What interested Justice Elon most were not internal halachic problems. What truly animated my learning from him was the question of how halacha interacts with other legal systems and other legal cultures. It was he who first introduced me to the formulation of the many rishonim who assign to situmta and thus the law of the land greater authority than halacha granted itself.
Justice Elon showed me a basic truth within the rishonim: he pointed out that the Rosh, Rashba, Maharshal and many others contend that situmta and dina demalchuta can accomplish much more than traditional halachic forms of effecting a deal through a kinyan. For example, this approach argues that though halacha has no native mechanism for transferring ownership of an item that does not now exist in the world (davar shelo ba laolam), if the commercial practice of a particular society included a procedure for such transfers, halacha would incorporate the practice as valid and enforceable. To put it simply, despite the fact that no basic halachic form of kinyan permits someone to sell something that does not yet exist or to sell to someone who does not yet exist, Justice Elon noted that the Rashbash states:
Great is the power of the community, which triumphs even without a kinyan…. Even something which is not yet in existence can be sold to someone who does not yet exist [if community practice so provides].

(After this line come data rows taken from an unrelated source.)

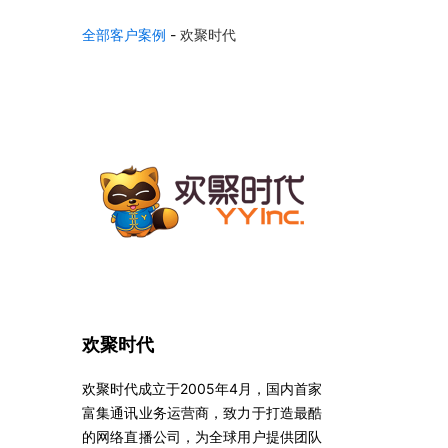
百
全部客户案例
-
欢聚时代
度
智
能
云
最
新
活
动
产
品
解
欢聚时代
决
方
欢聚时代成立于2005年4月，国内首家
案
富集通讯业务运营商，致力于打造最酷
企
的网络直播公司，为全球用户提供团队
业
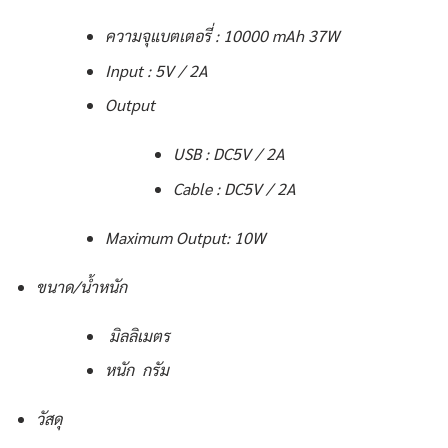
ความจุแบตเตอรี่ : 10000 mAh 37W
Input : 5V / 2A
Output
USB : DC5V / 2A
Cable : DC5V / 2A
Maximum Output: 10W
ขนาด/น้ำหนัก
มิลลิเมตร
หนัก กรัม
วัสดุ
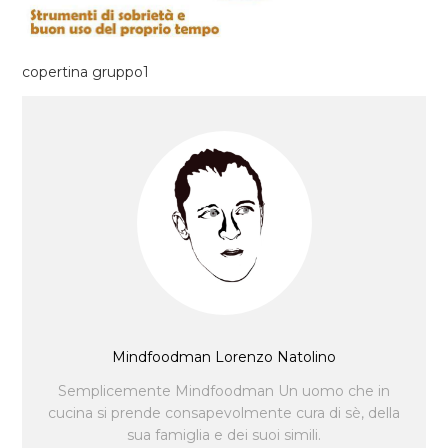
copertina gruppo1
Mindfoodman Lorenzo Natolino
Semplicemente Mindfoodman Un uomo che in
cucina si prende consapevolmente cura di sè, della
sua famiglia e dei suoi simili.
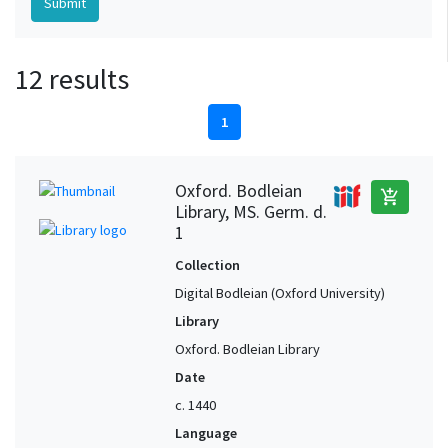
12 results
1
Oxford. Bodleian
add_shopping_cart
Library, MS. Germ. d.
1
Collection
Digital Bodleian (Oxford University)
Library
Oxford. Bodleian Library
Date
c. 1440
Language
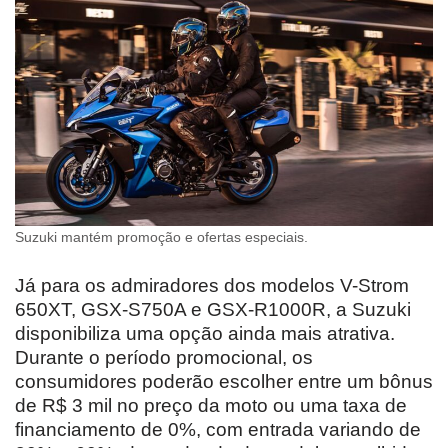
Suzuki mantém promoção e ofertas especiais.
Já para os admiradores dos modelos V-Strom
650XT, GSX-S750A e GSX-R1000R, a Suzuki
disponibiliza uma opção ainda mais atrativa.
Durante o período promocional, os
consumidores poderão escolher entre um bônus
de R$ 3 mil no preço da moto ou uma taxa de
financiamento de 0%, com entrada variando de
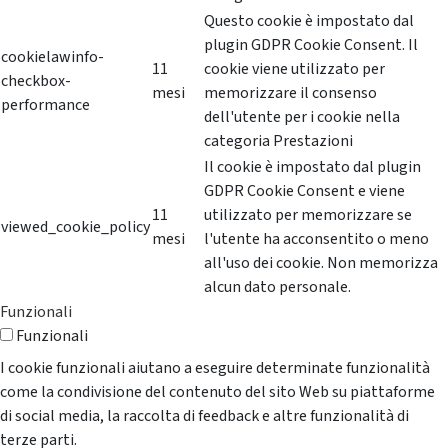
Questo cookie è impostato dal
plugin GDPR Cookie Consent. Il
cookielawinfo-
11
cookie viene utilizzato per
checkbox-
mesi
memorizzare il consenso
performance
dell'utente per i cookie nella
categoria Prestazioni
Il cookie è impostato dal plugin
GDPR Cookie Consent e viene
11
utilizzato per memorizzare se
viewed_cookie_policy
mesi
l'utente ha acconsentito o meno
all'uso dei cookie. Non memorizza
alcun dato personale.
Funzionali
Funzionali
I cookie funzionali aiutano a eseguire determinate funzionalità
come la condivisione del contenuto del sito Web su piattaforme
di social media, la raccolta di feedback e altre funzionalità di
terze parti.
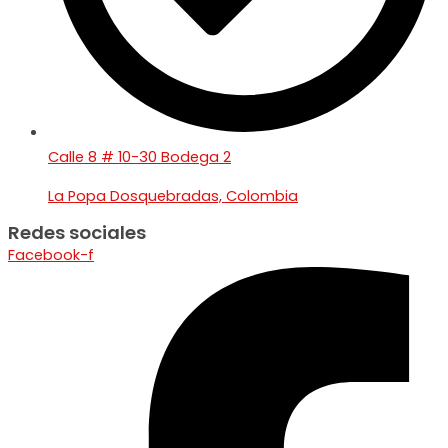
Calle 8 # 10-30 Bodega 2
La Popa Dosquebradas, Colombia
Redes sociales
Facebook-f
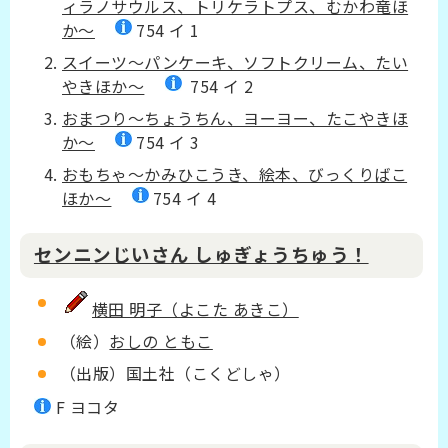
ィラノサウルス、トリケラトプス、むかわ竜ほ
か～
754 イ 1
スイーツ～パンケーキ、ソフトクリーム、たい
やきほか～
754 イ 2
おまつり～ちょうちん、ヨーヨー、たこやきほ
か～
754 イ 3
おもちゃ～かみひこうき、絵本、びっくりばこ
ほか～
754 イ 4
センニンじいさん しゅぎょうちゅう！
横田 明子（よこた あきこ）
（絵）
おしの ともこ
（出版）国土社（こくどしゃ）
F ヨコタ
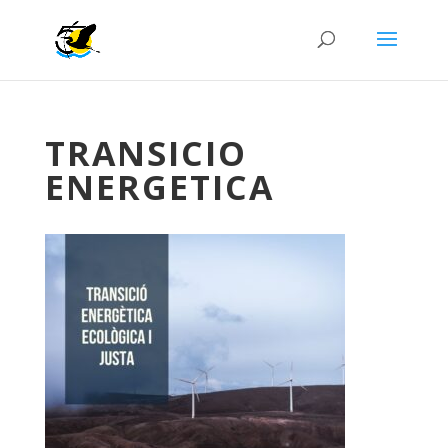
TRANSICIO
ENERGETICA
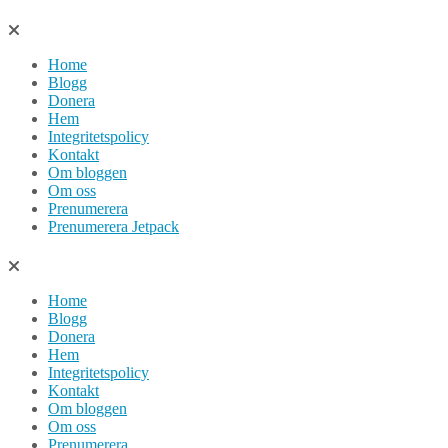
Hoppa
till
Home
innehåll
Blogg
Donera
Hem
Integritetspolicy
Kontakt
Om bloggen
Om oss
Prenumerera
Prenumerera Jetpack
Home
Blogg
Donera
Hem
Integritetspolicy
Kontakt
Om bloggen
Om oss
Prenumerera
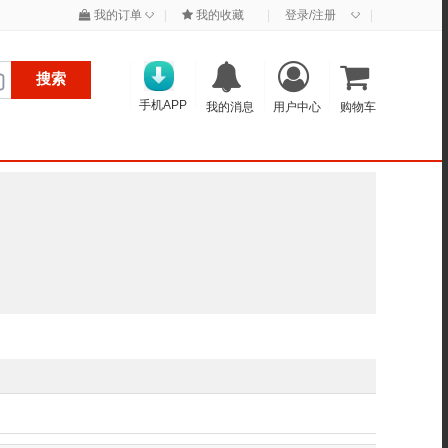
◇
◇
我的订单
|
我的收藏
|
登录/注册
|
搜索
手机APP
我的消息
用户中心
购物车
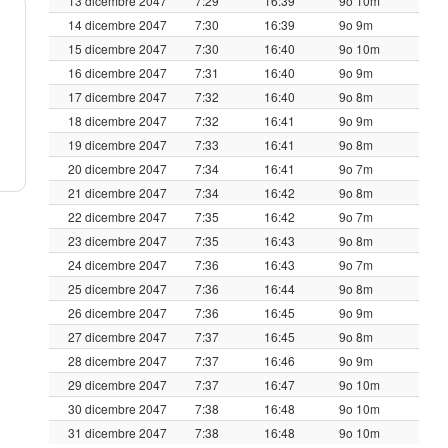
13 dicembre 2047
7:29
16:39
9o 10m
14 dicembre 2047
7:30
16:39
9o 9m
15 dicembre 2047
7:30
16:40
9o 10m
16 dicembre 2047
7:31
16:40
9o 9m
17 dicembre 2047
7:32
16:40
9o 8m
18 dicembre 2047
7:32
16:41
9o 9m
19 dicembre 2047
7:33
16:41
9o 8m
20 dicembre 2047
7:34
16:41
9o 7m
21 dicembre 2047
7:34
16:42
9o 8m
22 dicembre 2047
7:35
16:42
9o 7m
23 dicembre 2047
7:35
16:43
9o 8m
24 dicembre 2047
7:36
16:43
9o 7m
25 dicembre 2047
7:36
16:44
9o 8m
26 dicembre 2047
7:36
16:45
9o 9m
27 dicembre 2047
7:37
16:45
9o 8m
28 dicembre 2047
7:37
16:46
9o 9m
29 dicembre 2047
7:37
16:47
9o 10m
30 dicembre 2047
7:38
16:48
9o 10m
31 dicembre 2047
7:38
16:48
9o 10m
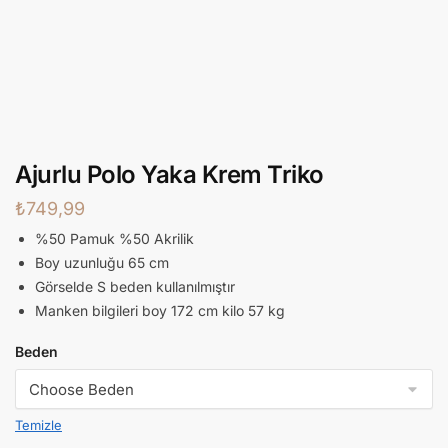
Ajurlu Polo Yaka Krem Triko
₺
749,99
%50 Pamuk %50 Akrilik
Boy uzunluğu 65 cm
Görselde S beden kullanılmıştır
Manken bilgileri boy 172 cm kilo 57 kg
Beden
Temizle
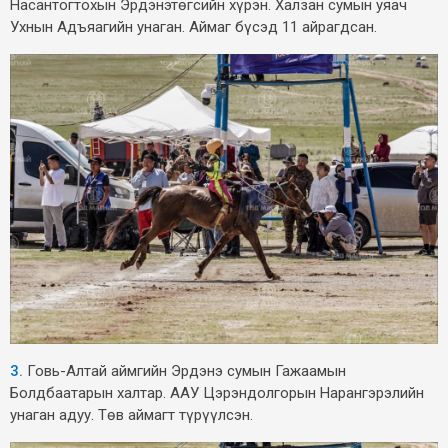
Насантогтохын Эрдэнэтөгсийн хүрэн. Халзан сумын уяач
Ухнын Адъяагийн унаган. Аймаг бүсэд 11 айрагдсан.
3.
Говь-Алтай аймгийн Эрдэнэ сумын Гажаамын
Болдбаатарын халтар. ААУ Цэрэндолгорын Нарангэрэлийн
унаган адуу. Төв аймагт түрүүлсэн.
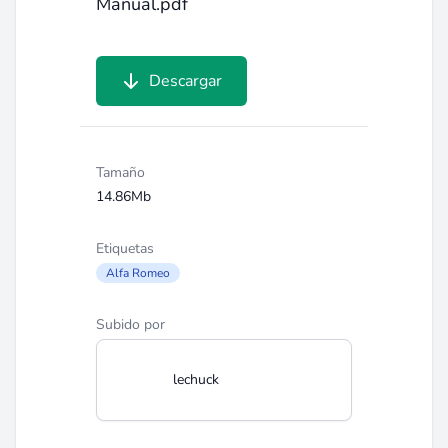
Manual.pdf
Descargar
Tamaño
14.86Mb
Etiquetas
Alfa Romeo
Subido por
lechuck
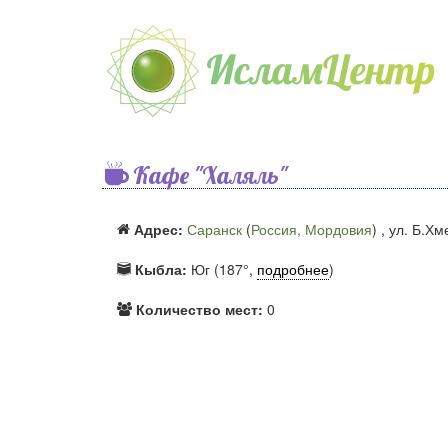
Кафе "Халяль"
Адрес:
Саранск
(
Россия, Мордовия
) ,
ул. Б.Хм
Кыбла:
Юг (187°,
подробнее
)
Количество мест:
0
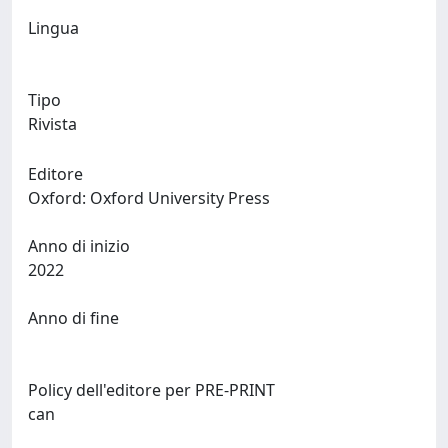
Lingua
Tipo
Rivista
Editore
Oxford: Oxford University Press
Anno di inizio
2022
Anno di fine
Policy dell'editore per PRE-PRINT
can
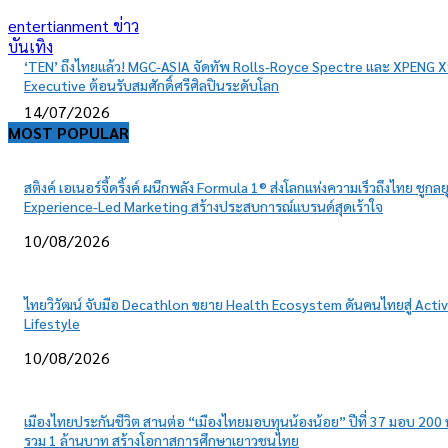
entertianment ข่าว
บันเทิง
‘TEN’ ถึงไทยแล้ว! MGC-ASIA จัดทัพ Rolls-Royce Spectre และ XPENG 
Executive ต้อนรับสมศักดิ์ศรีศิลปินระดับโลก
14/07/2026
MOST POPULAR
สติงค์ เอเนอร์จี้ดริ้งค์ ผนึกพลัง Formula 1® ส่งโลกแห่งความเร็วถึงไทย ชูกลย
Experience-Led Marketing สร้างประสบการณ์แบรนด์สุดเร้าใจ
10/08/2026
ไทยวิวัฒน์ จับมือ Decathlon ขยาย Health Ecosystem ดันคนไทยสู่ Acti
Lifestyle
10/08/2026
เมืองไทยประกันชีวิต สานต่อ “เมืองไทยมอบทุนน้องน้อย” ปีที่ 37 มอบ 200 
รวม 1 ล้านบาท สร้างโอกาสการศึกษาเยาวชนไทย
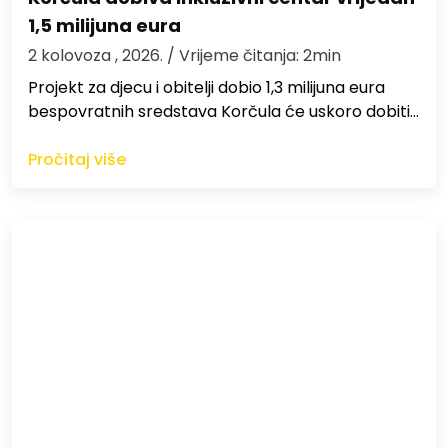
1,5 milijuna eura
2 kolovoza , 2026.
/ Vrijeme čitanja: 2min
Projekt za djecu i obitelji dobio 1,3 milijuna eura
bespovratnih sredstava Korčula će uskoro dobiti…
Pročitaj više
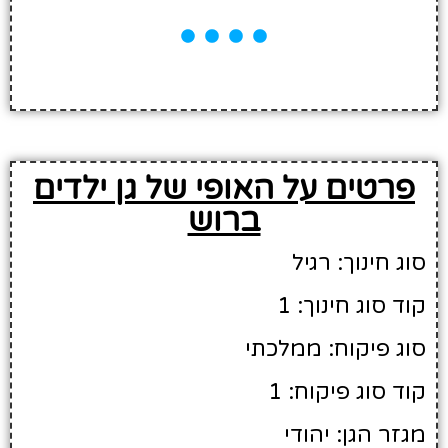
פרטים על האופי של גן ילדים
ברוש
סוג חינוך: רגיל
קוד סוג חינוך: 1
סוג פיקוח: ממלכתי
קוד סוג פיקוח: 1
מגזר הגן: יהודי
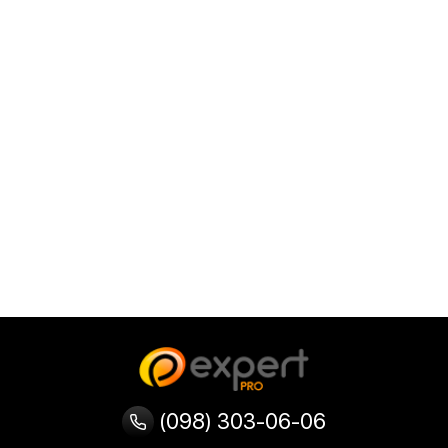
(098) 303-06-06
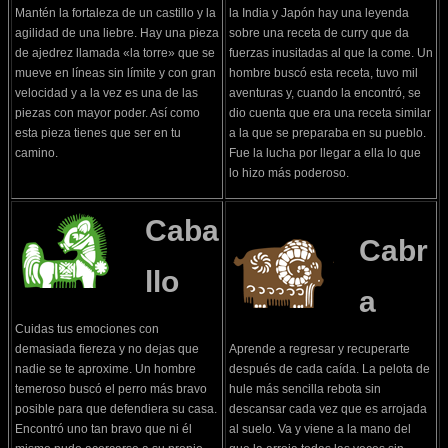
Mantén la fortaleza de un castillo y la
la India y Japón hay una leyenda
agilidad de una liebre. Hay una pieza
sobre una receta de curry que da
de ajedrez llamada «la torre» que se
fuerzas inusitadas al que la come. Un
mueve en líneas sin límite y con gran
hombre buscó esta receta, tuvo mil
velocidad y a la vez es una de las
aventuras y, cuando la encontró, se
piezas con mayor poder. Así como
dio cuenta que era una receta similar
esta pieza tienes que ser en tu
a la que se preparaba en su pueblo.
camino.
Fue la lucha por llegar a ella lo que
lo hizo más poderoso.
Caba
Cabr
llo
a
Cuidas tus emociones con
demasiada fiereza y no dejas que
Aprende a regresar y recuperarte
nadie se te aproxime. Un hombre
después de cada caída. La pelota de
temeroso buscó el perro más bravo
hule más sencilla rebota sin
posible para que defendiera su casa.
descansar cada vez que es arrojada
Encontró uno tan bravo que ni él
al suelo. Va y viene a la mano del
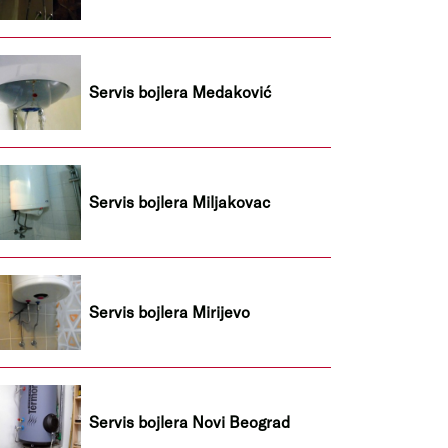
Servis bojlera Medaković
Servis bojlera Miljakovac
Servis bojlera Mirijevo
Servis bojlera Novi Beograd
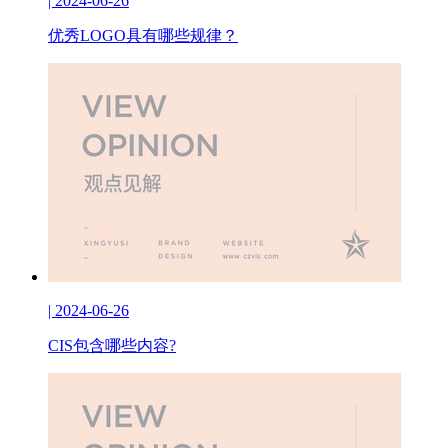
| 2024-06-26
优秀LOGO具有哪些规律？
| 2024-06-26
CIS包含哪些内容?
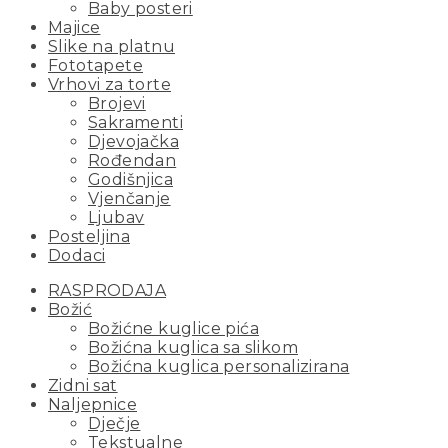
Baby posteri
Majice
Slike na platnu
Fototapete
Vrhovi za torte
Brojevi
Sakramenti
Djevojačka
Rođendan
Godišnjica
Vjenčanje
Ljubav
Posteljina
Dodaci
RASPRODAJA
Božić
Božićne kuglice pića
Božićna kuglica sa slikom
Božićna kuglica personalizirana
Zidni sat
Naljepnice
Dječje
Tekstualne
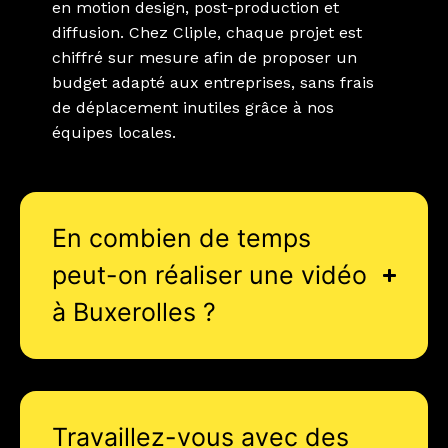
en motion design, post-production et
diffusion. Chez Cliple, chaque projet est
chiffré sur mesure afin de proposer un
budget adapté aux entreprises, sans frais
de déplacement inutiles grâce à nos
équipes locales.
En combien de temps
peut-on réaliser une vidéo
à Buxerolles ?
Travaillez-vous avec des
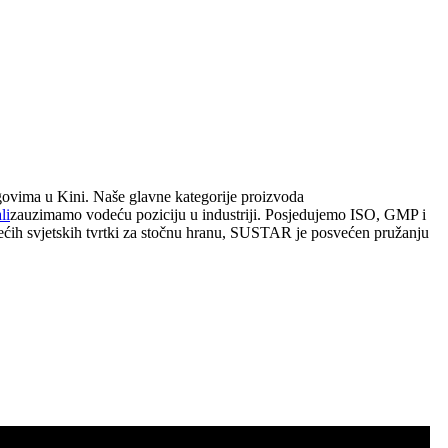
agovima u Kini. Naše glavne kategorije proizvoda
li
zauzimamo vodeću poziciju u industriji. Posjedujemo ISO, GMP i
ećih svjetskih tvrtki za stočnu hranu, SUSTAR je posvećen pružanju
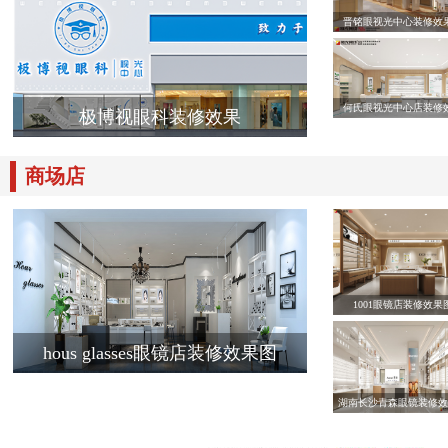
晋铭眼视光中心装修效
何氏眼视光中心店装修
极博视眼科装修效果
商场店
1001眼镜店装修效果
hous glasses眼镜店装修效果图
湖南长沙青森眼镜装修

If this is correct and commercial custom can allow transactions to be accomplished that could not otherwise have been achieved under Jewish law, it is possible that secular law can create obligations that – though profoundly not found in halacha – could nevertheless be introduced into halacha under the rubric of minhag hasocharim or dina demalchuta. (Of course and needless to say, other halachic authorities maintain that thisis wrong in attributing expansive powers to non-native mechanisms. R. Yehiel b. Joseph of Paris and others posit that a customary convention functions only as a substitute method by which to transfer title and cannot be more effective under Jewish law than the forms of kinyan recognized by the Talmud. According to this view, then, the capacity of halacha to assimilate world law precepts and private obligations would be more limited.)
Justice Elon opened vast new vistas of my own understanding of the breadth and depth of halacha – and particularly how much one really needs to understand secular law to work in Choshen Mishpat matters. After my first year of law school he arranged for NYU Law School and the Gruss Committee, headed by the ever-gracious Professor Rochelle Dreyfus, to grant me a Gruss Fellowship in Talmudic Civil Law. Justice Elon worked with me as I wrote my first piece of serious Torah scholarship on surrogate motherhood, and started working with me on my second article, which turned into a book, on how halacha views the practice of secular law.
When I got engaged to my wife, Channah, on May 12, 1985 – the same day we both took our final in Civil Procedure II at the end of that first year of law school – Justice Elon approached me after Minchah, wished me a mazal tov, grabbed both of my hands and danced with me for thirty seconds, which was surprising to me. He looked at me with a twinkle in his eye and told me that the tradition in the Hebron Yeshiva – direct from the Alter of Slabodka himself, he claimed – was to dance with a chattan upon his engagement, not at the wedding. “Besides,” he said to me, “Michael, you don’t have to be so serious all the time.”
I still dance at engagements as a tribute to Justice Elon, and I certainly have fulfilled his mandate not to be serious all the time.
I remained in contact with Justice Elon for many years, until his failing health made it impossible. Tea with him and his wonderful wife Ruth in their house at 12 Ibn Shaprut in Rechayva was always a wonderful treat; she was as gracious as he was learned, and there was always much to learn in conversation with him.
The truth is that, contrary to his advice to me, Justice Elon was, as far as I can recall, serious all the time with respect to the central mission of his Torah life – insuring that the commercial law that forms the backbone of any serious halachic system be treated with the analytical seriousness it deserved. He left a legacy of scholarship – including his monumental three-volume work Hamishpat HaIvri (so ably translated into English by JPS as the four volume “Jewish Law: History Sources, Principles”), which ought to be standard reading for anyone interested in commercial Jewish law. Indeed, my own students, many of whom never met Elon, are more than familiar with and inspired by his massive contributions to the field of modern Jewish law.